EXTRAIT DE PAGE:
* * * * * * *

Il n’y a pas beaucoup de jeux où les garçons et les filles jouent ensemble. Si cela arrive, c’est qu’ils sont encore dans la petite enfance, au-dessous de dix à douze ans… Quand les filles grandissent, elles n’ont plus aucun rapport avec les garçons, quoique garçons et filles soient très sociables, du moins avec les amis de leur sexe.

V
Les petites filles que je connaissais

Je persiste à trouver fausses les idées américaines sur les coutumes, les mœurs et les institutions de la Chine. Et ici un petit blâme à ce peuple libre qui ne voit pas d’autre moyen de se renseigner sur la réalité que les paperasses ou les racontars de voyageurs qui n’ont pas compris ce qu’ils voyaient en traversant notre pays. Depuis le temps de Sir John Mandoville, les voyageurs (à part quelques nobles exceptions) semblent avoir voulu rivaliser en rapportant les plus ébahissantes histoires sur notre antique patrie. C’est pourquoi ce que je dis dans cette série d’articles sur les coutumes, mœurs et institutions chinoises peut contrecarrer la croyance générale.

L’on a encore moins dit la vérité sur la « belle moitié » du peuple de Chine, que sur le « sexe fort », parce qu’elle est encore moins connue. Ce que je me propose de noter ici est absolument tiré de mes observations journalières sur les membres féminins de ma famille et de mon entourage.

Les distances sociales existent en Chine. Un homme est fier du grand nombre de ses parents, tout autant que de l’influence que sa famille exerce sur le reste de la cité, par suite de sa fortune ou de sa situation. Mais la générosité envers la classe humble est si commune et la pratique en est si vivement recommandée dans le code en quelque sorte moral des Chinois, qu’elle cesse d’être un mérite individuel : elle est une vertu nationale.

* * * * * * *

DONNÉES:
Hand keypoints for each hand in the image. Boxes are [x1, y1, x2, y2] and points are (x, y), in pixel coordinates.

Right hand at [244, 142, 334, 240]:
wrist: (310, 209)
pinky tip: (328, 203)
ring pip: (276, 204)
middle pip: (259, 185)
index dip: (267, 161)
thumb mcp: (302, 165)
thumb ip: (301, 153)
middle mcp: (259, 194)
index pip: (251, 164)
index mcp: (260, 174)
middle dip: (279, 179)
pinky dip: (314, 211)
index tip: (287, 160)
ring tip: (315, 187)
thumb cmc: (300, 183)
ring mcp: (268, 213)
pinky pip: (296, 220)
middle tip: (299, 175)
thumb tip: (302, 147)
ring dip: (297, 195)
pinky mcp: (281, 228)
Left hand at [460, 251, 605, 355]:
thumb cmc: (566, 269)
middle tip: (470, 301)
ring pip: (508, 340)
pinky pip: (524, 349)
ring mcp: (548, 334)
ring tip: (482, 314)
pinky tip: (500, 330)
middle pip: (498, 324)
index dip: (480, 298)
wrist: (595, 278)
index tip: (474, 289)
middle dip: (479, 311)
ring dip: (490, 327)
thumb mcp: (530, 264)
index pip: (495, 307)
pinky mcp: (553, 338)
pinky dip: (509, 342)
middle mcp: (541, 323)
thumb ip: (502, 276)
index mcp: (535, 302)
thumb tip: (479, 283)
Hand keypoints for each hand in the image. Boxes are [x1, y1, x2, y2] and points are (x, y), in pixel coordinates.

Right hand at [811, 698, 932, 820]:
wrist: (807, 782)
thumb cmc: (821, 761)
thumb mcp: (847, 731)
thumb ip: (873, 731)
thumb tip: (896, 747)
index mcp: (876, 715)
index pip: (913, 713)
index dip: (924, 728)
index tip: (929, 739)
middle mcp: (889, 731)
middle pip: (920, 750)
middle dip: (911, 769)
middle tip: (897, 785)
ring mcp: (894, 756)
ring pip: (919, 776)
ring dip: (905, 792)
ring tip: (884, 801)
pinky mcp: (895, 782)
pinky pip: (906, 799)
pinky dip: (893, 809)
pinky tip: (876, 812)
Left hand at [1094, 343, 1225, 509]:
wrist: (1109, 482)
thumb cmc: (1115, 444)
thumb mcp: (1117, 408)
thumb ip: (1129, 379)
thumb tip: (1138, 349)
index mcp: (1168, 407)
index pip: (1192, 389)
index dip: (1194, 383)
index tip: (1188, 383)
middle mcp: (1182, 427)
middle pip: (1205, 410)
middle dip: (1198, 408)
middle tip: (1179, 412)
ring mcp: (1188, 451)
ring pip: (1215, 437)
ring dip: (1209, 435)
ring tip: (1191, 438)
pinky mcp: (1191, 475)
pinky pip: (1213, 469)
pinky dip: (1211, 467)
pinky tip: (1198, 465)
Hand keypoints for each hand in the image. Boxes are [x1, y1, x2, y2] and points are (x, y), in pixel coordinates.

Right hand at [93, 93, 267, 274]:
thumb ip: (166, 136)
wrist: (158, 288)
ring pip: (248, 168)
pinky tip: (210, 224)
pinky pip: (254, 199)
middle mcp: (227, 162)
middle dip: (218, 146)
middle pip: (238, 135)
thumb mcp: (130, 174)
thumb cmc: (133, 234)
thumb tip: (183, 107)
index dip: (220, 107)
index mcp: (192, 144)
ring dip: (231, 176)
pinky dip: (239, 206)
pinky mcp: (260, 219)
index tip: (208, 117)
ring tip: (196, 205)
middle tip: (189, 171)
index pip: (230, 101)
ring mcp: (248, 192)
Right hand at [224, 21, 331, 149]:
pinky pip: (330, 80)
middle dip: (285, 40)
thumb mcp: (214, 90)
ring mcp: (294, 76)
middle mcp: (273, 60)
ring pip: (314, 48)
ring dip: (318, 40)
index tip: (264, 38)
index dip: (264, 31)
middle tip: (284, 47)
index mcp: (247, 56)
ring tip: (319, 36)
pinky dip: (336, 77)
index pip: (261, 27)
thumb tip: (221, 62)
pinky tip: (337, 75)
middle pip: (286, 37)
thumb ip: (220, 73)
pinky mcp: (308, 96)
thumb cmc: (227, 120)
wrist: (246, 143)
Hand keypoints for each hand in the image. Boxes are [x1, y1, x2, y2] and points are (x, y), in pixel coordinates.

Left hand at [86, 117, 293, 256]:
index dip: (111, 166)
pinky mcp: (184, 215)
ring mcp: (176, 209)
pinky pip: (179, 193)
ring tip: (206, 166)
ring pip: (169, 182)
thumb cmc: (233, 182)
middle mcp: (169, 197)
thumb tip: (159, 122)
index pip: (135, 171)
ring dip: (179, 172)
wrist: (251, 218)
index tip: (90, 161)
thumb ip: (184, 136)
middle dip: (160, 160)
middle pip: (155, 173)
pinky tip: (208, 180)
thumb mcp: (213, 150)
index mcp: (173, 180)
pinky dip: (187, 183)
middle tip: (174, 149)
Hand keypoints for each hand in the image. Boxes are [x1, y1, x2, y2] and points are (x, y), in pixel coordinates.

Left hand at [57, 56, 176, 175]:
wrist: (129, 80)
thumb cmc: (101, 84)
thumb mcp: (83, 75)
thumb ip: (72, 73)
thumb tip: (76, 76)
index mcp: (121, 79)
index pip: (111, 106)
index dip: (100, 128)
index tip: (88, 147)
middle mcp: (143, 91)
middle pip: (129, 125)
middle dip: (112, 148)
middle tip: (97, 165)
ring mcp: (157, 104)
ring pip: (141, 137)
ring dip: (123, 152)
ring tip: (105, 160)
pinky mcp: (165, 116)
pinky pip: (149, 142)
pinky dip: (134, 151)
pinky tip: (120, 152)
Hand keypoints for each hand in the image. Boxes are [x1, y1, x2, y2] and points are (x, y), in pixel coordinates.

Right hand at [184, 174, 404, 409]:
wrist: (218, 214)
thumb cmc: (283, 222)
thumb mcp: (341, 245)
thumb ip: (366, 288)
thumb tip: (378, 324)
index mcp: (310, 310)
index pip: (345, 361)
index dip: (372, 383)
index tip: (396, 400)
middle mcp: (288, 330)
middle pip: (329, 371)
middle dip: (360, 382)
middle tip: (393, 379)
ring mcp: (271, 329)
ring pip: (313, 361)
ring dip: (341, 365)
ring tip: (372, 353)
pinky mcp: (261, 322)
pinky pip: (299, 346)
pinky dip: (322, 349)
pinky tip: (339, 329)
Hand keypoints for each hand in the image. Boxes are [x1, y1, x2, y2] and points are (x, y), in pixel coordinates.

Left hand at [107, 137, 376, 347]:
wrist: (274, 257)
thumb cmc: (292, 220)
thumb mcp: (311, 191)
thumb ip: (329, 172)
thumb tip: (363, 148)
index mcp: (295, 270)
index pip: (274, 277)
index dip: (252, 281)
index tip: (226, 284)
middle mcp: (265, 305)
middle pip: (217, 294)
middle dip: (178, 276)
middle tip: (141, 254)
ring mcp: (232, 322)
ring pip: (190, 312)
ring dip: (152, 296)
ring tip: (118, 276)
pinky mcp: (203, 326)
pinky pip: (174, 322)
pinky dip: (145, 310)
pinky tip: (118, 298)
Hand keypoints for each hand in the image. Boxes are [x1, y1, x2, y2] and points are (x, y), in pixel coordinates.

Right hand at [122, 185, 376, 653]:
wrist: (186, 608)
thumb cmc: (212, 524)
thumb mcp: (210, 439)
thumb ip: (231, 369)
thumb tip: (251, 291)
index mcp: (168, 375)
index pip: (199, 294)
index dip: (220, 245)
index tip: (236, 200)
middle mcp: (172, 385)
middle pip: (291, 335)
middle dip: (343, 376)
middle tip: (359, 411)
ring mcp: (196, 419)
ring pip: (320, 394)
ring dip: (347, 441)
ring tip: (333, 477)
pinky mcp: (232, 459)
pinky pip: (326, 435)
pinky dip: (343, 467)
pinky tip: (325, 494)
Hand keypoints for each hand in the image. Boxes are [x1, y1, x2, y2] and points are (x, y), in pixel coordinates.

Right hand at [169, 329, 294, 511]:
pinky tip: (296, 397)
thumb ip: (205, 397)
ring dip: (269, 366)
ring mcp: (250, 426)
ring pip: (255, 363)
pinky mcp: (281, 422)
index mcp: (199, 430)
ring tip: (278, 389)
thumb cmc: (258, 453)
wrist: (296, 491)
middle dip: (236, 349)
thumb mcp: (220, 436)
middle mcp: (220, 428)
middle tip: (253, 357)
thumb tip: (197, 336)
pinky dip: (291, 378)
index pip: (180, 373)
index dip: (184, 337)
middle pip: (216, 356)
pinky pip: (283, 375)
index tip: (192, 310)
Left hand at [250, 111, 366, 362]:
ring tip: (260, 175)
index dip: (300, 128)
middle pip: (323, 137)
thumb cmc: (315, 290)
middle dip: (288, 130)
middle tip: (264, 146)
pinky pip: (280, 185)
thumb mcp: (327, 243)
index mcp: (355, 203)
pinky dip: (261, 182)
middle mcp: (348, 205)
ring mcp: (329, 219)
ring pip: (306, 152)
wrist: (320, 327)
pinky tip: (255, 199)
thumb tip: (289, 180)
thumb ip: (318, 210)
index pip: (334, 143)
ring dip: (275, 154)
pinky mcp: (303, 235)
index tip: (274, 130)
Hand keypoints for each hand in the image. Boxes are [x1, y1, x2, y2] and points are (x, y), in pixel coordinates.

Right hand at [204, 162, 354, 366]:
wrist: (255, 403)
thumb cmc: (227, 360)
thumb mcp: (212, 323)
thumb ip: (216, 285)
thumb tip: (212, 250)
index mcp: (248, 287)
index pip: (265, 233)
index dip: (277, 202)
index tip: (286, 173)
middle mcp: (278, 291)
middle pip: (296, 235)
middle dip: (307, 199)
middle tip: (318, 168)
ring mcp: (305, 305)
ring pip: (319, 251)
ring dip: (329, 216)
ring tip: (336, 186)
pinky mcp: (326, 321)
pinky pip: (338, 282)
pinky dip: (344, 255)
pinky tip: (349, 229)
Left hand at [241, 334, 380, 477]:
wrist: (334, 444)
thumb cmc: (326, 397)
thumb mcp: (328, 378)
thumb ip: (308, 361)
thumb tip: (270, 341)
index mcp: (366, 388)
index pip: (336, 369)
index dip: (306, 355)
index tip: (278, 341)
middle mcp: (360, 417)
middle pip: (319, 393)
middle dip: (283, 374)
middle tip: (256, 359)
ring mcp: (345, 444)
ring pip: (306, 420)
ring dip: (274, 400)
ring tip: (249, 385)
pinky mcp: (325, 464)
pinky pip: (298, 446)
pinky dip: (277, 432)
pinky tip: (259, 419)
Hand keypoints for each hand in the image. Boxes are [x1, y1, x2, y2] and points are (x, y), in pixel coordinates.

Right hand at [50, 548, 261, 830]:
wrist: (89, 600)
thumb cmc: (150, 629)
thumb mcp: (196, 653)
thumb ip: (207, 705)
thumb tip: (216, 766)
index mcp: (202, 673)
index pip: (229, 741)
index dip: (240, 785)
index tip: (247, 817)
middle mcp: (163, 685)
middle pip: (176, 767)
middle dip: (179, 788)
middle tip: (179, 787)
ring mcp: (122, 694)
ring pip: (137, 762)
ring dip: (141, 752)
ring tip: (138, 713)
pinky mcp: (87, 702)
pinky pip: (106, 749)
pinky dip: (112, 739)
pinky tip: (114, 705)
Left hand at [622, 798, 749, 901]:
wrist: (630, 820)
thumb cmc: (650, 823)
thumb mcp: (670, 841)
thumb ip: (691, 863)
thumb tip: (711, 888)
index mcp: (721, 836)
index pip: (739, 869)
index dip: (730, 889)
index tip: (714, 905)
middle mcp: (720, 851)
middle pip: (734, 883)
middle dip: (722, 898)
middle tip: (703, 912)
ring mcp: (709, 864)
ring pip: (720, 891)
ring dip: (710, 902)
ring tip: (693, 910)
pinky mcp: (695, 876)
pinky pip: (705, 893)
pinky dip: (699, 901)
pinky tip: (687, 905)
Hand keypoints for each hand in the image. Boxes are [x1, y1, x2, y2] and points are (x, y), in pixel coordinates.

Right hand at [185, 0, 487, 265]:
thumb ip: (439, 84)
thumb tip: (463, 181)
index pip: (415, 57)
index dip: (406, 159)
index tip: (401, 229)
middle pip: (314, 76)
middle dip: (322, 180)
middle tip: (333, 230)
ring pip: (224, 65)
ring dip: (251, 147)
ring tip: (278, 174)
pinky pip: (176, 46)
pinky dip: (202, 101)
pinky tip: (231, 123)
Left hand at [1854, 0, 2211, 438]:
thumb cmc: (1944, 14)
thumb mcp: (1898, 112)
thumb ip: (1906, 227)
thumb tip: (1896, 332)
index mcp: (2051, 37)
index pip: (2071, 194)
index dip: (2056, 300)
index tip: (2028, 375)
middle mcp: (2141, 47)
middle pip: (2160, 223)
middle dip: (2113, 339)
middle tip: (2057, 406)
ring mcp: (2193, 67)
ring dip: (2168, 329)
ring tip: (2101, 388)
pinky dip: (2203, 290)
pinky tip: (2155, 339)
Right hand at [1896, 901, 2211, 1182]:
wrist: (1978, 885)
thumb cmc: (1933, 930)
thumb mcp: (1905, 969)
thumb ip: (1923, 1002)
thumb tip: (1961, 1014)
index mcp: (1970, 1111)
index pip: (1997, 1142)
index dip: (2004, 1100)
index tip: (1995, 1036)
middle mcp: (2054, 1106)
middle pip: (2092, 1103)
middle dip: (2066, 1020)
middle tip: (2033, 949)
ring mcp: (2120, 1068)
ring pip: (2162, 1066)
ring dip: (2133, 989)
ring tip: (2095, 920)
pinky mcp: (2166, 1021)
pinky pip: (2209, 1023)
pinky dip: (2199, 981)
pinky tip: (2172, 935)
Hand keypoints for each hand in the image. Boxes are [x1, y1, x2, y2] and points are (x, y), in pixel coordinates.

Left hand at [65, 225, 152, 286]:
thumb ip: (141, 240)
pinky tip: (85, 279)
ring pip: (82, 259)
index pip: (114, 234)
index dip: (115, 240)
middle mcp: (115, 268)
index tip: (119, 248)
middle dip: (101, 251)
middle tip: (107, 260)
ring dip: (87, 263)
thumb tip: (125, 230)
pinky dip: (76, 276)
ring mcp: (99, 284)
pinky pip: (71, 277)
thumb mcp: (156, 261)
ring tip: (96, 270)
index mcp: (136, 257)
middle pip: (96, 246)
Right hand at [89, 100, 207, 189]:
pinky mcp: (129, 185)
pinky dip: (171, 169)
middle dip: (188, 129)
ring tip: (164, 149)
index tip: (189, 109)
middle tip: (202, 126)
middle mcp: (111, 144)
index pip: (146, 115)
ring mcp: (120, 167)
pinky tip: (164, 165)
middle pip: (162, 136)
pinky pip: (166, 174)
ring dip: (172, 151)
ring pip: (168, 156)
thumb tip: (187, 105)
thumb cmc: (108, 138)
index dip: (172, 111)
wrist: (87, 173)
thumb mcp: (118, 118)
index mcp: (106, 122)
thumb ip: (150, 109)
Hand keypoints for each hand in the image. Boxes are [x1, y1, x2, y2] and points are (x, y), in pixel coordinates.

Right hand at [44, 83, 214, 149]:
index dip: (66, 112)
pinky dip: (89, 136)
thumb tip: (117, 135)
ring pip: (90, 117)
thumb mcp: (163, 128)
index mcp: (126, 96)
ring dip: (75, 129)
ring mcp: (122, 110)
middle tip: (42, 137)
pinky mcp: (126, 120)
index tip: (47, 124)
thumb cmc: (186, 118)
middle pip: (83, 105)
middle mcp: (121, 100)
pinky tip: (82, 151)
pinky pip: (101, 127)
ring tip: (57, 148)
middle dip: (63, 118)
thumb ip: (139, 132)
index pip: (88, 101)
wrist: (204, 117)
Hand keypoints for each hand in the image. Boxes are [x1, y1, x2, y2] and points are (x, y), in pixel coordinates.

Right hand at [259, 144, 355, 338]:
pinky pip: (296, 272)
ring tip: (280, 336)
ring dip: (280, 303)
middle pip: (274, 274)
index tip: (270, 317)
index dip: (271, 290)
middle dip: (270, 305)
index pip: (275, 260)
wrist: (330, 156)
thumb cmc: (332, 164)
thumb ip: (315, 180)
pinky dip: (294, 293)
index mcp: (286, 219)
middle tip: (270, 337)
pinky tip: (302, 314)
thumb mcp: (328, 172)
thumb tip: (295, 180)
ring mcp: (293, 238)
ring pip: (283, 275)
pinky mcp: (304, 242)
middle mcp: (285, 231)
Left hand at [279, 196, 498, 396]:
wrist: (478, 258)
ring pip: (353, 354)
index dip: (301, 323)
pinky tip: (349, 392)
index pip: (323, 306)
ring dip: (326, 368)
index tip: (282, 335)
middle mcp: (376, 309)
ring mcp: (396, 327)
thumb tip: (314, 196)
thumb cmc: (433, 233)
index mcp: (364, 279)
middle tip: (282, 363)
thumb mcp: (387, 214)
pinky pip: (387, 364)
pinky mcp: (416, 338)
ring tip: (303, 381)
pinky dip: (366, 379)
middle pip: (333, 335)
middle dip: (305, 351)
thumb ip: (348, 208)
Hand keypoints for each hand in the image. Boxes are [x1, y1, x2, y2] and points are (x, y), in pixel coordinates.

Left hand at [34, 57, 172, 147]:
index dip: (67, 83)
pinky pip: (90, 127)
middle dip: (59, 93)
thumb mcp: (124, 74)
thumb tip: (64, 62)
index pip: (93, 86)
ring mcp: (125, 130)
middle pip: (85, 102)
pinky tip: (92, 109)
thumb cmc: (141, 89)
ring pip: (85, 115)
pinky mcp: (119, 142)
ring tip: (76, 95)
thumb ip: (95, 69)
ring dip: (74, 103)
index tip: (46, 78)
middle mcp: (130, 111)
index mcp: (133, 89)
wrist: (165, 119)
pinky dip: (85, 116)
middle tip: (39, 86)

* * * * * * *

CONSIGNE 1:
D'après l'extrait sur les coutumes chinoises, pourquoi ce qui est dit dans cette série d'articles peut-il contrecarrer la croyance générale ? Répondez en une à trois phrases.
CONSIGNE 2:
Citez l'extrait sur les coutumes chinoises, tout le passage depuis « L’on a encore » jusqu'à « une vertu nationale. ».
CONSIGNE 3:
Répondez à ces questions sur l'extrait consacré aux coutumes chinoises :
(a) Jusqu'à quel âge garçons et filles jouent-ils encore ensemble ?
(b) D'où sont tirées les remarques annoncées sur la « belle moitié » du peuple de Chine ?
(c) Qu'est-ce qui, en Chine, cesse d'être un mérite individuel pour devenir une vertu nationale ?

CORRIGÉ 1:
Les idées américaines sur la Chine reposent sur des paperasses ou sur les racontars de voyageurs qui n'ont pas compris ce qu'ils voyaient en traversant le pays. Depuis Sir John Mandoville, ces voyageurs, à part quelques nobles exceptions, semblent avoir rivalisé en rapportant les plus ébahissantes histoires sur la Chine.

CORRIGÉ 2:
L’on a encore moins dit la vérité sur la « belle moitié » du peuple de Chine, que sur le « sexe fort », parce qu’elle est encore moins connue. Ce que je me propose de noter ici est absolument tiré de mes observations journalières sur les membres féminins de ma famille et de mon entourage.

Les distances sociales existent en Chine. Un homme est fier du grand nombre de ses parents, tout autant que de l’influence que sa famille exerce sur le reste de la cité, par suite de sa fortune ou de sa situation. Mais la générosité envers la classe humble est si commune et la pratique en est si vivement recommandée dans le code en quelque sorte moral des Chinois, qu’elle cesse d’être un mérite individuel : elle est une vertu nationale.

CORRIGÉ 3:
(a) Jusqu'au-dessous de dix à douze ans, pendant la petite enfance.
(b) Des observations journalières sur les membres féminins de la famille et de l'entourage de la personne qui écrit.
(c) La générosité envers la classe humble.